In this context, ESG’s environmental and social dimensions are no longer independent.

US and Canadian multinationals with New Zealand operations should also take note. Revenue thresholds and operational exposure may bring entities within scope sooner than expected, especially where consolidated group structures are involved.

What Companies Should Do Now

The bill has not yet become law.

However, waiting for the final passage may be a strategic mistake.

The current parliamentary process, including select committee consultation, still offers companies an opportunity to influence implementation details and reporting expectations.

Preparation should begin now.

Organizations should assess whether they meet the NZD 100 million threshold, including revenue from New Zealand operations. Procurement and risk teams should begin supply chain mapping focused on sectors and regions with higher labor vulnerability. Existing Australian or UK modern slavery statements should be reviewed for adaptability rather than duplicated.

The broader regional context matters, too.

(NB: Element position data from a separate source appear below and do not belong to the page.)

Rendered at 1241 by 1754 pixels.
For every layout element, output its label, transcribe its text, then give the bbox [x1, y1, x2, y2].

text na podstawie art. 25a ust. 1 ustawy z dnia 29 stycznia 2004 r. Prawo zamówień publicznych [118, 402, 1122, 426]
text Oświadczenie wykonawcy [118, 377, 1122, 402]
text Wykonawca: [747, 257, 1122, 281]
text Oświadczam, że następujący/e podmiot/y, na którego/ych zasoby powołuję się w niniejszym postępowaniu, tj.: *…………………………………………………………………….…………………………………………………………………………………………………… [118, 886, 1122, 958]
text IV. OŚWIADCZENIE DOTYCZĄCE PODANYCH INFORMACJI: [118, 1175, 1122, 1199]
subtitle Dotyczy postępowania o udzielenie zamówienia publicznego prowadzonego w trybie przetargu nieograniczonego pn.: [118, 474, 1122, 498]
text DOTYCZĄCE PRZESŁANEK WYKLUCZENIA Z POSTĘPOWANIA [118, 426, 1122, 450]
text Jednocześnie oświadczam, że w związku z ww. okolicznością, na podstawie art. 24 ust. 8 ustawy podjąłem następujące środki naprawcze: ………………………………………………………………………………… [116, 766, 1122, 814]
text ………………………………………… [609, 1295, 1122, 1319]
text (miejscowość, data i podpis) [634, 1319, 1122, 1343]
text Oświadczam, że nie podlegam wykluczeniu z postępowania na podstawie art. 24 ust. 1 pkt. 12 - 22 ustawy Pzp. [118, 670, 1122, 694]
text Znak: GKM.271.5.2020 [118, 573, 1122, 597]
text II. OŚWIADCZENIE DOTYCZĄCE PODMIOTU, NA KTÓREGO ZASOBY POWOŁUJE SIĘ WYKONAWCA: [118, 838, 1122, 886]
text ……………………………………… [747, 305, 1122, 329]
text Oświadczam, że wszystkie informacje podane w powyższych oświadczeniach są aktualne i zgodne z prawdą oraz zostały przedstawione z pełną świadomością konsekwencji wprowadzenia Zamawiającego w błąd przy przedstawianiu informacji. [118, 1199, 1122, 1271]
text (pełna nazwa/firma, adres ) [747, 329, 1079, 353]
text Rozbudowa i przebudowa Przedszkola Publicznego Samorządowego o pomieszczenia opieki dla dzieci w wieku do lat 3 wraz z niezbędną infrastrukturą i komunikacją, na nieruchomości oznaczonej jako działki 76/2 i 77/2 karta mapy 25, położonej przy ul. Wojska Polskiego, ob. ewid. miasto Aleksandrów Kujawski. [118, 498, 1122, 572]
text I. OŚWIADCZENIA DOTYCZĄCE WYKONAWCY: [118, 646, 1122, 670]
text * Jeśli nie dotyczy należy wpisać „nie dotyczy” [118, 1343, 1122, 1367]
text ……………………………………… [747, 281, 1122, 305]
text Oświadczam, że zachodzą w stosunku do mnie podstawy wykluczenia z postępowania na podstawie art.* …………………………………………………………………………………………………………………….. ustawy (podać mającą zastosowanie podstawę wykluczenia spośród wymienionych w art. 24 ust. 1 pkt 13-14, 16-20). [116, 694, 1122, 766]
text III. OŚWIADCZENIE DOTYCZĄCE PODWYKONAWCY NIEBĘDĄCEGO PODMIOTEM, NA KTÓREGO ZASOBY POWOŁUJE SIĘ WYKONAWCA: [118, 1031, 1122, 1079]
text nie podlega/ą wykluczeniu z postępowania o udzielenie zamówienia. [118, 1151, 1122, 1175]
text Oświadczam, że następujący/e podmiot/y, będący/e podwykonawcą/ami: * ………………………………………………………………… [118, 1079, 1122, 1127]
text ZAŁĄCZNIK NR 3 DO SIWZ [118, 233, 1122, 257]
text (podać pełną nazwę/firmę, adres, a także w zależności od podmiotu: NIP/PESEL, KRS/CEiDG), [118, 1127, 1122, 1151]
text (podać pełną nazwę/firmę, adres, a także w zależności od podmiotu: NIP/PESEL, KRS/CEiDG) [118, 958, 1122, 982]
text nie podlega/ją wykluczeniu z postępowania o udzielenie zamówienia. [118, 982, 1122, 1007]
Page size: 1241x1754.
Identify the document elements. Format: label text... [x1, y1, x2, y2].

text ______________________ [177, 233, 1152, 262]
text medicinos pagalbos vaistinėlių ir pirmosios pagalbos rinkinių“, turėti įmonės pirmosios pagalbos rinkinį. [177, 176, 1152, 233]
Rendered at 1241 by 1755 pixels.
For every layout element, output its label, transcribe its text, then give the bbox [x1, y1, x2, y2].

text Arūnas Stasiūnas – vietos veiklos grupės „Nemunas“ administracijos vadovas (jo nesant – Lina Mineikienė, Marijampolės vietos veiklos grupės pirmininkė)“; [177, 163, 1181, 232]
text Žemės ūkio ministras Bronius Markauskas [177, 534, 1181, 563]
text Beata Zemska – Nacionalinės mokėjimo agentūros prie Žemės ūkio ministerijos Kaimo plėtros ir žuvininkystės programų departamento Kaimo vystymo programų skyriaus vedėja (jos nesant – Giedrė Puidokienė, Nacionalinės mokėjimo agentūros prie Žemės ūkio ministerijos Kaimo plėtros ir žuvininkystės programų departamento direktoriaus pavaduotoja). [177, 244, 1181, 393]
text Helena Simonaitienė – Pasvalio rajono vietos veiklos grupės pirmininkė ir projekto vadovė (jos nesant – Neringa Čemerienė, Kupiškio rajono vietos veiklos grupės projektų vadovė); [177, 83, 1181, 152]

Australia’s modern slavery framework is facing renewed pressure for reform. New Zealand’s momentum may accelerate expectations across the Pacific and reshape what investors and customers consider baseline human rights governance.

The 'S' Is Becoming Regulated

For years, companies treated social disclosures as largely voluntary, important for reputation but rarely backed by legal consequence.

That era is beginning to change.

New Zealand’s Modern Slavery Bill signals that supply chain human rights are shifting from ESG aspiration to regulated compliance.

Companies that treat this solely as a reporting obligation may meet minimum legal requirements, but risk reputational and operational exposure.

Those that build genuine visibility into labor conditions and supplier relationships may find that transparency is no longer merely defensive; it is becoming a source of competitive credibility.

The “S” in ESG is no longer waiting its turn. It is arriving with enforcement.